1
votes

I am loading a Dataframe from an external source with the following schema:

 |-- A: string (nullable = true)
 |-- B: timestamp (nullable = true)
 |-- C: long (nullable = true)
 |-- METADATA: array (nullable = true)
 |    |-- element: struct (containsNull = true)
 |    |    |-- M_1: integer (nullable = true)
 |    |    |-- M_2: string (nullable = true)
 |    |    |-- M_3: string (nullable = true)
 |    |    |-- M_4: string (nullable = true)
 |    |    |-- M_5: double (nullable = true)
 |    |    |-- M_6: string (nullable = true)
 |    |    |-- M_7: double (nullable = true)
 |    |    |-- M_8: boolean (nullable = true)
 |    |    |-- M_9: boolean (nullable = true)
 |-- E: string (nullable = true)

Now, I need to add new column, METADATA_PARSED, with column type Array and the following case class:

case class META_DATA_COL(M_1: String, M_2: String, M_3, M_10:String)

My approach here, based on examples is to create a UDF and pass in the METADATA column. But since it is of a complex type I am having a lot of trouble parsing it.
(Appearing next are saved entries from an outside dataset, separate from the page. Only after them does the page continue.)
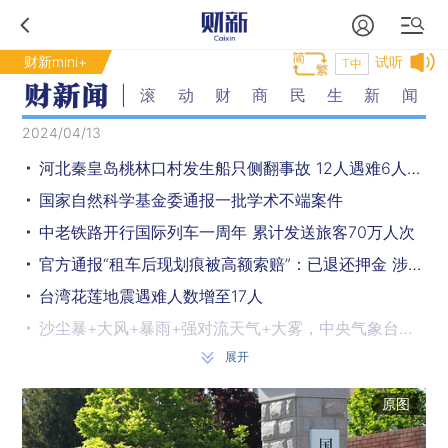
财新mini+
试听
T中
滚动财商民生新闻
2024/04/13
河北秦皇岛桃林口村发生船只侧翻事故 12人遇难6人失联
国家自然科学基金委通报一批学术不端案件
中老铁路开行国际列车一周年 累计发送旅客70万人次
官方通报“租车后现划痕被高额索赔”：已退还押金 涉事公司被罚
台湾花莲地震遇难人数增至17人
沙尘暴+大风+暴雨+强对流天气+大雾，中央气象台五预警齐发
展开
一季度全国共发生森林火灾75起，致6人死亡
首批130名中国籍涉赌诈违法犯罪嫌疑人从柬埔寨被押解回国
原图
上海黄金交易所将提升黄金相关产品的保证金比例和涨跌幅度限制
On top of that in the UDF, for the "new" variable M_10, I need to do some string manipulation on the method as well. So I need to access each of the elements in the metadata column.

What would be the best way to approach this issue? I attempted to convert the source dataframe (+METADATA) to a case class; but that did not work as it was translated back to spark WrappedArray types upon entering the UDF.

1
Hi there, can you provide an example of the desired output?abiratsis

1 Answers

0
votes

you can Use something like this.

import org.apache.spark.sql.functions._

val tempdf  = df.select(
  explode( col("METADATA")).as("flat") 
)

val processedDf = tempdf.select( col("flat.M_1"),col("flat.M_2"),col("flat.M_3"))

now write a udf


def processudf = udf((col1:Int,col2:String,col3:String) => /* do the processing*/)

this should help, i can provide some more help if you can provide more details on the processing.